I spent some time tracking down what exactly was causing the S3 charges. My initial thought was that perhaps more people were watching my PeerTube videos, but I found that the culprit was Gitea, from the metrics charts, like the one above.
Solving the Problem
After figuring out what was probably going on, I temporarily made all of the large repos private, in order to figure out my strategy. And then I pursued two avenues to correct the problem.
First, I found that there were other object storage services that would not have charged so much for the “egress” data transfers. This is probably important in the long run for PeerTube, more than Gitea, though it would obviously help here.

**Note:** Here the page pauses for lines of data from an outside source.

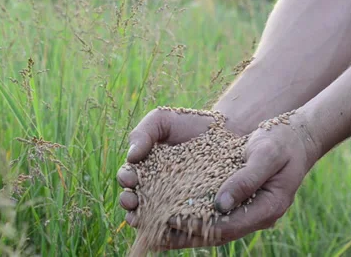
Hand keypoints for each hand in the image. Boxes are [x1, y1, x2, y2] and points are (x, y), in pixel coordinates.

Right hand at [117, 108, 243, 226]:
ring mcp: (173, 203)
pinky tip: (168, 227)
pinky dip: (170, 231)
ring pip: (152, 218)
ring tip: (143, 218)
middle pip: (135, 201)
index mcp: (142, 168)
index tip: (130, 176)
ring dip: (144, 220)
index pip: (127, 177)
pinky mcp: (193, 213)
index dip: (125, 178)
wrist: (224, 130)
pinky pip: (178, 226)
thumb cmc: (188, 124)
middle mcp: (153, 189)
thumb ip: (142, 133)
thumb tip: (131, 157)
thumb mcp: (161, 120)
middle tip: (132, 200)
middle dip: (129, 202)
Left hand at [158, 113, 318, 249]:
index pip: (227, 226)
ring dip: (183, 231)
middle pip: (214, 233)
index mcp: (266, 208)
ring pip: (211, 227)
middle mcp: (254, 215)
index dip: (197, 226)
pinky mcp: (237, 202)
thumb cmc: (281, 143)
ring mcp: (246, 211)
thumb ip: (246, 179)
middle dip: (183, 236)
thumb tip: (220, 204)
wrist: (293, 137)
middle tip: (152, 234)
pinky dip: (190, 216)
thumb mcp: (266, 155)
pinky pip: (211, 214)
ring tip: (153, 230)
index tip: (168, 221)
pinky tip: (168, 213)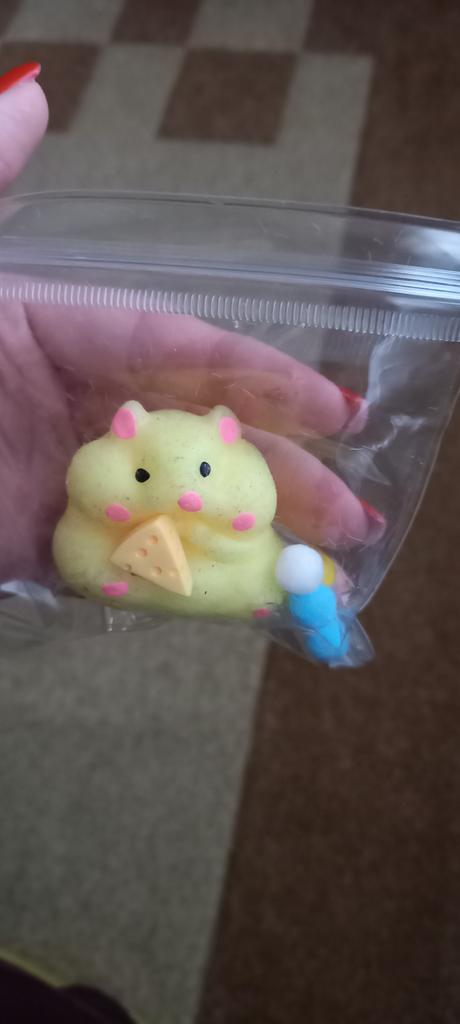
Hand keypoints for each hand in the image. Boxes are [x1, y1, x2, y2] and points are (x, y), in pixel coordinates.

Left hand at [0, 68, 378, 591]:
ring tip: (321, 575)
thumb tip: (33, 92)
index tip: (335, 411)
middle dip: (280, 475)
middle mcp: (69, 406)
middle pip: (195, 437)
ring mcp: (59, 483)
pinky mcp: (37, 550)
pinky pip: (123, 566)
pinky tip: (244, 604)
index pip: (176, 350)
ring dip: (248, 541)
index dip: (262, 378)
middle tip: (352, 517)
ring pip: (171, 507)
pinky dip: (182, 585)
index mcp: (52, 331)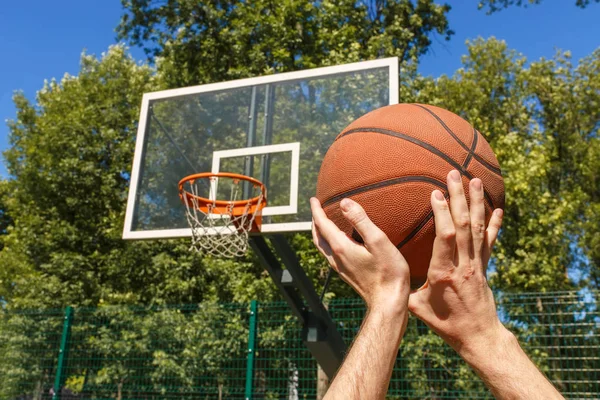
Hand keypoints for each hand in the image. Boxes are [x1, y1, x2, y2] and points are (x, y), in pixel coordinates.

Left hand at [310, 197, 409, 311]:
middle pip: (318, 237)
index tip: (313, 199)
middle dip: (315, 221)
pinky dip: (328, 242)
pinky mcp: (347, 274)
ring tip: (323, 223)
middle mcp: (336, 258)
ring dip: (320, 233)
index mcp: (341, 247)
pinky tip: (339, 242)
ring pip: (322, 247)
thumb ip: (361, 220)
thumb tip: (343, 203)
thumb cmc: (388, 272)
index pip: (322, 225)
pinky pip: (330, 254)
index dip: (316, 210)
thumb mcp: (378, 241)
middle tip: (316, 208)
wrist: (389, 302)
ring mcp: (340, 268)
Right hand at [408, 170, 504, 356]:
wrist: (478, 336)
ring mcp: (476, 264)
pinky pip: (490, 241)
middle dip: (459, 197)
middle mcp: (463, 264)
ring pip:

After a survey of my options, I settled on getting an account with Backblaze. They charge a minimum monthly fee of $5, which is more than I was paying Amazon before this incident, but they charge a great deal less for both data transfer and storage, beyond that. My estimate is that I can expect bills to be between $5 and $8, even for vast amounts of traffic, which contrasts with the way the Amazon bill would shoot up if my PeerTube or Gitea became heavily used.
Migrating to the new service was easier than I expected, mainly due to rclone: a free-software utility for copying data between a wide variety of data sources, including all the S3 options. The right way to do this is to install it on a well-connected server, as it needs to transfer data from the source to the computer it is running on, and then onto the destination (so running over a home internet connection might not have enough bandwidth).
However, even if I wasn’t being crushed by the bill, all that data transfer would be wasteful, if it’s not really being used.
Reducing the Traffic?
So, second, I investigated how I might encourage the bots not to download all those LFS files. A query to the Gitea Discord channel brought up the suggestion using robots.txt.
I’ve always regarded robots.txt with a bit of skepticism, since there’s no enforcement of the rules, and it is (wrongly, IMHO) based on “opt-out” rather than “opt-in” (which means the file itself tells a potential attacker where to attack). This is of course, thinking of the search engines as adversaries.
However, this is actually doing them a service as well: there’s not much to be gained for search engines to download the large media files. They can’t do much with them, anyway, and the summary page contains the relevant information for web searches.
It turns out that adding a robots.txt file is as simple as putting the file in the “custom” / “CustomPath” directory for your Gitea installation, and the following robots.txt file appears to do what I needed:
User-agent: * Disallow: /*/media/*
This matches all of the links going into the LFS S3 storage from Gitea. I was able to verify this using a robots.txt validator.
Will It Work?
Having completed both of these changes, only time will tell if I’ve successfully dealt with the problem. I’ll need to run with Backblaze awhile to reassure myself that it’s stable enough, but I’ll likely transfer my other S3 data over to it and close out the AWS account. Since I’m already paying for a terabyte of storage with the $5/month minimum, this won’t cost much of anything, and it’ll eliminate the bill to Amazon.
But I want to be sure before I do that.
As for whether the bots play nice with the new robots.txt in place, I’ll have to keep an eye on the statistics from the new site (once I find out how to get them).
But either way, it’s clear the transfer charges from Amazon would be a problem if my PeerTube site takes off as I hope it will. It would be silly not to plan for that.